Est-il possible, alors, de bien «réussir» une rupture, avec des enfants? La psychologue Nadia Gagnier, mieux connue sous le nom de Dre Nadia, s'est penchée sur la question dans le septième volume de sa série Vive la vie... en famille, intitulé Mes parents se séparent... et moi alors?

Après avoir traité de questions «plus urgentes» - les crises et le sommeil, par exemple -, elle a choisi d'aborder le sujet plus «sérieux» du divorce, après l'avoir bien «mûri». Le danger est de croi­re que la séparation est banale puisqu'il y en a beaucoup, souligne Nadia Gagnier, «mais il s'agit de cas par cas».

Bien sûr, l'idéal pour un enfant est de vivre dans l'harmonie avec papa et maman, note la docteure. En réalité, ce n'est pas tant la séparation qui nuit à l'enfant, mais les conflits, que les parents soient ensemble ou non. «Les plus dommageables sont lorsque les parents se disputent sur la garde ou la façon d'éduquer les enfants : ils se sentent coupables.»

Lorsqu'un couple décide de rompre, il «doit porter une grande attention aux relations individuelles avec l'enfant, afin de ne pas créer de déséquilibre dans la famille». Un parent pourrait en effet se tourner vers la surprotection ou la négligence. Une réaction qui survient lorsqu'il manque soudainement «un membre de l'équipe parent».

Question de maturité

L'enfant au centre d'un divorce peut passer par toute une gamme d'émotions.
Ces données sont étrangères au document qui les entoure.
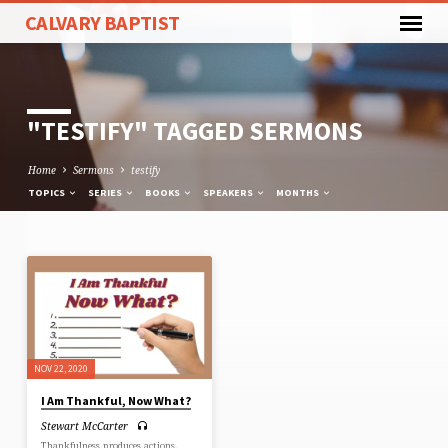
CALVARY BAPTIST
"TESTIFY" TAGGED SERMONS
Home
Sermons
testify
TOPICS
SERIES
BOOKS
SPEAKERS
MONTHS
"TESTIFY"
TAGGED
SERMONS
NOV 22, 2020
I Am Thankful, Now What?
Stewart McCarter
Thankfulness produces actions.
Il pourrait d'abord entretenir le fantasme d'une réconciliation ou se mettre à dramatiser («je vais perdre un des deux parents»). La peur de l'abandon et le sentiment de culpabilité sont aussi envisageables. «Mais ça, c'est dans les pires cas. Si la séparation se déroule bien, les enfants peuvent être soulagés, dans certains cas», avan­ce Dre Gagnier.

En fait, tout dépend du tempérament de l'enfant. Chez les plus jeunes, une séparation peut amener de l'inquiétude et de la confusion. «Les parents représentent leurs fondations. Une fissure dans la fondation, c'est insécurisant», illustre la psychologue. Les ados comprennent mieux, mais peuvent se mettre en colère ou prendre partie pour l'un ou l'autre des parents.

Si la famille a besoin d'aide, Nadia Gagnier préconise la médiation plutôt que la procédure judiciaire. Car à la cour, «le conflit se nourrit souvent par lui-même. Chaque partie veut gagner. On identifie les faiblesses de l'autre parent».

Le nouveau guide de la psychologue se veut donc un outil de prévention avant tout. «Il y a des parents qui réussissent bien leur divorce, dit-elle. Ça demande de la maturité de penser aux enfants et de gérer un conflit. Environ 40 % des enfants connaîtront une séparation, mais la majorité d'entre eux vont bien s'en sortir.»

NADIA GAGNIER, Ph. D. Mes parents se séparent... et moi alors?, Éditions La Presse, 120 p.